Material provided>
○ ○ ○ ○
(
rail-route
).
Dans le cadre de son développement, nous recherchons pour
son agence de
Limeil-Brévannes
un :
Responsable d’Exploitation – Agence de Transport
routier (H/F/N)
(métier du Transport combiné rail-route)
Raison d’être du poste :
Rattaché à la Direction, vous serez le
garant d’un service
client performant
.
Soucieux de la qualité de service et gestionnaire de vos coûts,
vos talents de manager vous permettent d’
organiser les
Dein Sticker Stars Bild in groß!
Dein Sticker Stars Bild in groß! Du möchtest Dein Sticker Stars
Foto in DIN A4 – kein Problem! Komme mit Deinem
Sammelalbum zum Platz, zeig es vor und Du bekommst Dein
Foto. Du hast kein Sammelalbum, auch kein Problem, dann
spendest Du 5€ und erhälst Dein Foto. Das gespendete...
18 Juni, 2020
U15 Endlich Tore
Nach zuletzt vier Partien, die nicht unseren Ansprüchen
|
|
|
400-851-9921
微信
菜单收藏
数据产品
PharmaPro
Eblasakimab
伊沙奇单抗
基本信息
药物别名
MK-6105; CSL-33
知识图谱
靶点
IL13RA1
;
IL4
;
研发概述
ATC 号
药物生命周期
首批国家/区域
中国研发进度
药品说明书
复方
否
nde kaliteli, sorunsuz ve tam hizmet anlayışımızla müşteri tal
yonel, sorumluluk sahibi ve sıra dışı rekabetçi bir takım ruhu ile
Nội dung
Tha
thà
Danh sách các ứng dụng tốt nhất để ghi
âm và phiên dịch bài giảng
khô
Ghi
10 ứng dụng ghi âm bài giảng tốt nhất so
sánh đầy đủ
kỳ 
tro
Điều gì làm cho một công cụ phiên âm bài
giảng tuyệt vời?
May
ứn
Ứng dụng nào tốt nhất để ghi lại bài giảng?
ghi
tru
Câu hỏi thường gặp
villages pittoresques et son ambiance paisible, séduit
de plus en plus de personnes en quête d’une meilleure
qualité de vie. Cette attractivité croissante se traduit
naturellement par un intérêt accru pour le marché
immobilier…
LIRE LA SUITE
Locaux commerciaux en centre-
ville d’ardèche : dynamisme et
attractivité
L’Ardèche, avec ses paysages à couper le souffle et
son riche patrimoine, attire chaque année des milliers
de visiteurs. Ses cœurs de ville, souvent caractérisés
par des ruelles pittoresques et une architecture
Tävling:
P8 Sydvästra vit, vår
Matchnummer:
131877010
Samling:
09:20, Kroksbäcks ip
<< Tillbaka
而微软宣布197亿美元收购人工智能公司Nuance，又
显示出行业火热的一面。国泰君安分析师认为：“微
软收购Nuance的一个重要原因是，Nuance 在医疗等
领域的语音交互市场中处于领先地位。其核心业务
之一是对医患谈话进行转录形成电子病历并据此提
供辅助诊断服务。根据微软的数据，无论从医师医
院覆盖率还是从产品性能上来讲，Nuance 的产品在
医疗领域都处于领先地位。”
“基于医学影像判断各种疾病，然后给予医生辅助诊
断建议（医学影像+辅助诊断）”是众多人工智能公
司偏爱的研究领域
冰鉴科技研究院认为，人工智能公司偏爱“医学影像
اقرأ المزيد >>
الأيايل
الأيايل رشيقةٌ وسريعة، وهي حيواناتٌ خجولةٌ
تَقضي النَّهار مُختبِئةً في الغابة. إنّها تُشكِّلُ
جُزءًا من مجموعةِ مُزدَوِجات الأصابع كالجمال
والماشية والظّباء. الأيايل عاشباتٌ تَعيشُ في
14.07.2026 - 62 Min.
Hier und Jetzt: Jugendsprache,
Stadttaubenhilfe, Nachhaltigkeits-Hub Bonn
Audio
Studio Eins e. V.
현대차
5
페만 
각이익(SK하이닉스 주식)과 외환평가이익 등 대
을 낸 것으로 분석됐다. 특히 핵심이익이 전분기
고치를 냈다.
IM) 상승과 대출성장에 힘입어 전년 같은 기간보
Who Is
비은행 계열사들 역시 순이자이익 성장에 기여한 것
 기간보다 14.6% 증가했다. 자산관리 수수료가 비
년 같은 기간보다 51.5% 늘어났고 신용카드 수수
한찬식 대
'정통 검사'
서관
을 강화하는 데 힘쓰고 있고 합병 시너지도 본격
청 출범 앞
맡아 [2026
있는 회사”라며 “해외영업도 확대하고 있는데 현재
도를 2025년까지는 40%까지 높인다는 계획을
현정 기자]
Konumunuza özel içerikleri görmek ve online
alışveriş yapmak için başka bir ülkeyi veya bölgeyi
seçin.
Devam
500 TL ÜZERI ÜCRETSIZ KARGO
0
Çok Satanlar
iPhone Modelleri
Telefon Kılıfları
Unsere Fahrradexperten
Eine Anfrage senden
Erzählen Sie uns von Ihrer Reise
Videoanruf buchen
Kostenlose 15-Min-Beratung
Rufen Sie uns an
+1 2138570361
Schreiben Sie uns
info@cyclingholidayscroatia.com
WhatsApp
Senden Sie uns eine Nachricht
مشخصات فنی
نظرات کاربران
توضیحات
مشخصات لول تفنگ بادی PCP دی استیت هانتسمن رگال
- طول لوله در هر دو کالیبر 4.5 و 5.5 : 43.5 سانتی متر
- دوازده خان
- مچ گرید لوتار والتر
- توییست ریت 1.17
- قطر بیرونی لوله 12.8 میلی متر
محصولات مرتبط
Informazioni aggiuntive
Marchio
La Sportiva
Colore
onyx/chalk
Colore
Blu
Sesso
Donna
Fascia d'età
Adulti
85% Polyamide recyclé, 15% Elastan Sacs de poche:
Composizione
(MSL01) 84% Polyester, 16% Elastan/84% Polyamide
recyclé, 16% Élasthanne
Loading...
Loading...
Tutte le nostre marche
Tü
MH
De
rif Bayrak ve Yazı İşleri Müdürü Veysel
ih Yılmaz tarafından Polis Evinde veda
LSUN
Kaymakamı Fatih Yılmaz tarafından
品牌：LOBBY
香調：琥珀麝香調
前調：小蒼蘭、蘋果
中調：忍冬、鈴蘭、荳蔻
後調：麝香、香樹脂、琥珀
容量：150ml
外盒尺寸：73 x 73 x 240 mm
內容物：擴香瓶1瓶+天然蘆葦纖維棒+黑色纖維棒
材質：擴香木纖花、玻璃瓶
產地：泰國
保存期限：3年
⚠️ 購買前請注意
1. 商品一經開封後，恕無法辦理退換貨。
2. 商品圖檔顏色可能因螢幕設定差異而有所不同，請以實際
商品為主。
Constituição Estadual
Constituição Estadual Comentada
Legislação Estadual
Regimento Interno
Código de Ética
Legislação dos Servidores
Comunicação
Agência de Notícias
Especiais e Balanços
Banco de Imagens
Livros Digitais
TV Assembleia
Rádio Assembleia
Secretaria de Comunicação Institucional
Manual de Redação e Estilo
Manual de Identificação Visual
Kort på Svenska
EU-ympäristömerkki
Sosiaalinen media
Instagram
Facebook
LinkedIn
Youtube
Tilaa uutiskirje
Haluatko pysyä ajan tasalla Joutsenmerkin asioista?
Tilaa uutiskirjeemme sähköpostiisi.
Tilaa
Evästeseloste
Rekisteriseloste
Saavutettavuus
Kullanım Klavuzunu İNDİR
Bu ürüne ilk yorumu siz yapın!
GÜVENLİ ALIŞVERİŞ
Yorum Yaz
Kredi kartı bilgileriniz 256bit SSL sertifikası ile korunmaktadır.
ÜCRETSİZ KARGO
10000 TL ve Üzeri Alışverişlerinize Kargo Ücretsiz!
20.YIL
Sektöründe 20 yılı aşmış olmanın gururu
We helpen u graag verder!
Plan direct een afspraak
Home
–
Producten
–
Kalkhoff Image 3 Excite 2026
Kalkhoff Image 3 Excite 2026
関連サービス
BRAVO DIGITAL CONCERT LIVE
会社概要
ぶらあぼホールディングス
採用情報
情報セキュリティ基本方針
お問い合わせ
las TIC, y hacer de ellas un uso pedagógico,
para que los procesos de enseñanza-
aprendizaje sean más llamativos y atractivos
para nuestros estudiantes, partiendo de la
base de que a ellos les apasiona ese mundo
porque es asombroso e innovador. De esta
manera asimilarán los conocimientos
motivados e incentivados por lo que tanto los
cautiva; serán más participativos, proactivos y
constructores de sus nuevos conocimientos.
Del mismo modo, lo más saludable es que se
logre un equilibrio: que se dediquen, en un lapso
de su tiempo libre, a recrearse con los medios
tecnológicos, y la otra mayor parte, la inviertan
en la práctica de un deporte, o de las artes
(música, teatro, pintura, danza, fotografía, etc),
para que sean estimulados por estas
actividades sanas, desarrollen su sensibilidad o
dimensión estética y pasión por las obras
○ ○ ○ ○
Task brief>
Please return a copy of each line in the entries that has the string "ville".

Solution to the problem>
ville d’ardèche : dynamisme et
de visiteurs. Ses cœurs de ville, souvent caractérisés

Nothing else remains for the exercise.